Document excerpt:
Equator, Discover, and HDnet do have so great material (travel stuff and Eye over Italy france etc is great. I have not yet moved to a 622 since my projector has hdmi interfaces and the situation is still fluid in that respect. I expect that as Dish moves towards MPEG4 picture quality will increase a little (though I am sure their reasoning is based on greater compression thus more bandwidth). Assuming Dish keeps the same amount of bandwidth for hi-def things can only get better.


----------



## ZigSteenine (Apr 18, 2006)

kckucera said:


> I will hold off getting HD DVDs until the smoke clears having been both a Beta, and Video Disk user in the past and an early 921 adopter. Hope this helps.
> Ken


Wow! I can see why you are holding off.:lol:


----------



## mikeyoung (Jan 15, 2006)

ClevelandRob said:


> I don't recall ever watching a "superbit" DVD (I was unaware that the quality can be that much beyond standard DVD).


"Superbit" is/was a marketing ploy to sell additional copies of movies that you may allready have. BestBuy sold them all off at discount for 9.99 each (A great deal by the way ...I bought as many titles as I could at that price).

There is no video diference in a "superbit", though the sound may be an upgrade over the standard if you have a appropriate receiver.


----------



## mikeyoung (Jan 15, 2006)

I should add to my previous post....as long as the standard DVD was transfered correctly in the first place.. sometimes they lower the bit rate so they can fit a bunch of crap on the disk...but ususaly recent High quality releases dont have this problem.


----------



## P Smith (Jul 25, 2002)

kckucera said:


> <...> I expect that as Dish moves towards MPEG4 picture quality will increase a little (though I am sure their reasoning is based on greater compression thus more bandwidth). Assuming Dish keeps the same amount of bandwidth for hi-def things can only get better.


That's personal wish what do not match official statements from Dishnetwork - do squize more channels into each transponder ( doesn't matter if it SD or HD).

We have/will have only one real HD channels - HD Demo 9443 at 61.5W.


----------



## Chris Blount (Jun 22, 2001)

mikeyoung said:


> There is no video diference in a "superbit", though the sound may be an upgrade over the standard if you have a appropriate receiver.

What is needed: Please continue the forum thread on HD picture quality from where it stops.

Records from a collection:
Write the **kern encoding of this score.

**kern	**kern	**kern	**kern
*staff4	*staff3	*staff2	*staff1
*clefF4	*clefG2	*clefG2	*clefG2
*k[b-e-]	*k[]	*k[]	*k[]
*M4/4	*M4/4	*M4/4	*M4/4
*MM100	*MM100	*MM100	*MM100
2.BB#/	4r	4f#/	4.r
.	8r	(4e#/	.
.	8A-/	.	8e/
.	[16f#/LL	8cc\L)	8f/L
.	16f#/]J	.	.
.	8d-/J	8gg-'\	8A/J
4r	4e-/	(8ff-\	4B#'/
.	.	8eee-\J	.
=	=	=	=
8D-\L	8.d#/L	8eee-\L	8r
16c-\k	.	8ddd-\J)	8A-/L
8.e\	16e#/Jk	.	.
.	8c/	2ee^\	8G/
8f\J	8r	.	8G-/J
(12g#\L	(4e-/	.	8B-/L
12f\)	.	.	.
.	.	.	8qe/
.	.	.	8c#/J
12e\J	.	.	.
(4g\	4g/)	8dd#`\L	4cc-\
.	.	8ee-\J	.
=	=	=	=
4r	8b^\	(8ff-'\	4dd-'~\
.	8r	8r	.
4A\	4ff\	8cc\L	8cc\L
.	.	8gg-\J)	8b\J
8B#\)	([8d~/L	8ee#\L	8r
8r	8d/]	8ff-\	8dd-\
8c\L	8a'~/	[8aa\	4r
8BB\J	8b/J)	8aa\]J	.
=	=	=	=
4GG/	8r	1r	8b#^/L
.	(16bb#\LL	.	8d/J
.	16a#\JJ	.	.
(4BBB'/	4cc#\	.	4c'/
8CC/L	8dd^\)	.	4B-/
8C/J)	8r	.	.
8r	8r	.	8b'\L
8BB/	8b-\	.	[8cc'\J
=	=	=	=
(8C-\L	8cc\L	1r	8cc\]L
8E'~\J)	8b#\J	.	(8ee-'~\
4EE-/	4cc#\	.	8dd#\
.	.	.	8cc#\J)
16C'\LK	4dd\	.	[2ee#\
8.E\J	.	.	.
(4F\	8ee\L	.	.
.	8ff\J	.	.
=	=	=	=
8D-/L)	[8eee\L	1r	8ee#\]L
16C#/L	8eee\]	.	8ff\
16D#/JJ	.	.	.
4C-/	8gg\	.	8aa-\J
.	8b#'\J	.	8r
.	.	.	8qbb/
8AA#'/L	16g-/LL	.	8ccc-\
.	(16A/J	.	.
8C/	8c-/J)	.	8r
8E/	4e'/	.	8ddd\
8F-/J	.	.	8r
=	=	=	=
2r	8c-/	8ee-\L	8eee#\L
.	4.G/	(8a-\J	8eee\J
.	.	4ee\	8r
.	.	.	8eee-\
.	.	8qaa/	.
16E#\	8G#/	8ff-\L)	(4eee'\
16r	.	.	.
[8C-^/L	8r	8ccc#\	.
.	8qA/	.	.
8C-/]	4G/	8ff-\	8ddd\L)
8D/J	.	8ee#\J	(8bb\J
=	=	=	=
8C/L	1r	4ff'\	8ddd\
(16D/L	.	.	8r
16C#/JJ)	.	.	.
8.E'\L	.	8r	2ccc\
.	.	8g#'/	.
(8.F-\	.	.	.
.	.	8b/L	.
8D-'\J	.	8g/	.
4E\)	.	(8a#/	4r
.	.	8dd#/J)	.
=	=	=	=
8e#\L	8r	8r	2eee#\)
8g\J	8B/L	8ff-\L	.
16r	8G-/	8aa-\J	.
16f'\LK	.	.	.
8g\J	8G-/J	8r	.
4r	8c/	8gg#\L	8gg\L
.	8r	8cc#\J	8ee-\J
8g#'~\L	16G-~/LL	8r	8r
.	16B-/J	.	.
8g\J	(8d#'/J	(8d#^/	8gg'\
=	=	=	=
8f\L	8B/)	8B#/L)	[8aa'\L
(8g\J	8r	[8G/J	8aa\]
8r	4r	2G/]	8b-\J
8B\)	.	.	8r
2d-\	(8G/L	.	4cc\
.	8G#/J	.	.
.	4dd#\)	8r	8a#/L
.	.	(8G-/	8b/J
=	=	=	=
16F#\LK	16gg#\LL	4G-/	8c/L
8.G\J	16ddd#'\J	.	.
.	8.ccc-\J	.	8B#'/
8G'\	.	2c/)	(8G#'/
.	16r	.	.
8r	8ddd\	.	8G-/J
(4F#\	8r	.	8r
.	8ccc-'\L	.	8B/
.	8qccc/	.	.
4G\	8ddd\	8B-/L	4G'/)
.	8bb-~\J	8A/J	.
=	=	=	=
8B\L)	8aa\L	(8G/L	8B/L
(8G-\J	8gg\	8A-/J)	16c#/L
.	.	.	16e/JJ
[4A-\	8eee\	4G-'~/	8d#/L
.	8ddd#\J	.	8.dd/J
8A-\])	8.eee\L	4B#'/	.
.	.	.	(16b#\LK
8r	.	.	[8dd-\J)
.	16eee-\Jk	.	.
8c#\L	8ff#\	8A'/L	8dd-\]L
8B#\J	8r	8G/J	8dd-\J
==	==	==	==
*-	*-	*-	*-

Answer to the exercise:
I respectfully disagree with that. There is definitely a video difference with Superbit DVD's. They have a much sharper and cleaner picture. When upconverted on the new Toshiba HD-DVD player, they look fantastic!


----------



## Stewart Vernon (Jan 7, 2005)

mikeyoung said:


> I should add to my previous post....as long as the standard DVD was transfered correctly in the first place.. sometimes they lower the bit rate so they can fit a bunch of crap on the disk...but ususaly recent High quality releases dont have this problem.


This is exactly the point of Superbit releases... instead of extra compression to cram the "bonus features" in... the Superbit DVDs omit all that stuff and devote the space on the DVD to as uncompressed a picture as possible. Hence the better quality picture in many cases.

It is, however, true that many studios have improved their release process and while Superbit seems to have "died" many newer DVDs are closer to being Superbit releases by default now. IF nothing else, the Superbit folks succeeded in improving the quality of the other releases.

Also... every once in a while I see a new release that says in the fine print it is a Superbit DVD... but they just don't have the fancy/different designed package to stand out the way they used to stand out.


----------



## mikeyoung (Jan 15, 2006)

Point well taken....funny thing is, a dual layer dvd at 9gb usually has plenty of room for high-bit rate movie + some extras, but they dont allways use all the space ?
could be that consumers are more informed now and expect better from standard release....in any case it benefits the consumer.


----------



## Stewart Vernon (Jan 7, 2005)

mikeyoung said:


> Point well taken....funny thing is, a dual layer dvd at 9gb usually has plenty of room for high-bit rate movie + some extras, but they dont allways use all the space ?
> could be that consumers are more informed now and expect better from standard release....in any case it benefits the consumer.


I hope so!

At least in my configuration I could tell a big difference in a Superbit DVD and the standard fare a few years ago. I've seen better quality on movie DVDs recently though.

Some TV shows are better than others, as they will try and cram as many as possible on each DVD to have less DVDs in the package.

I remember the first CD drive I bought for my computer, it could hold 650 MB of data but I bought many programs that only took 20-50 MB of space! It seemed like a waste.

Now I look at it differently... I don't just want a bunch of extras just to say the disc is full. I want quality... so if they can give high quality DVD movies and not use all the space, fine. I'd prefer that than crammed full but overcompressed to do it.


----------



## LtMunst (Aug 24, 2005)

Glad I collected the original Star Trek series on the 1st DVD release that only had 2 episodes per disk. The new release is cramming 3-4 episodes per disk plus a bunch of that extra junk.


----------



## BobaBird (Mar 31, 2002)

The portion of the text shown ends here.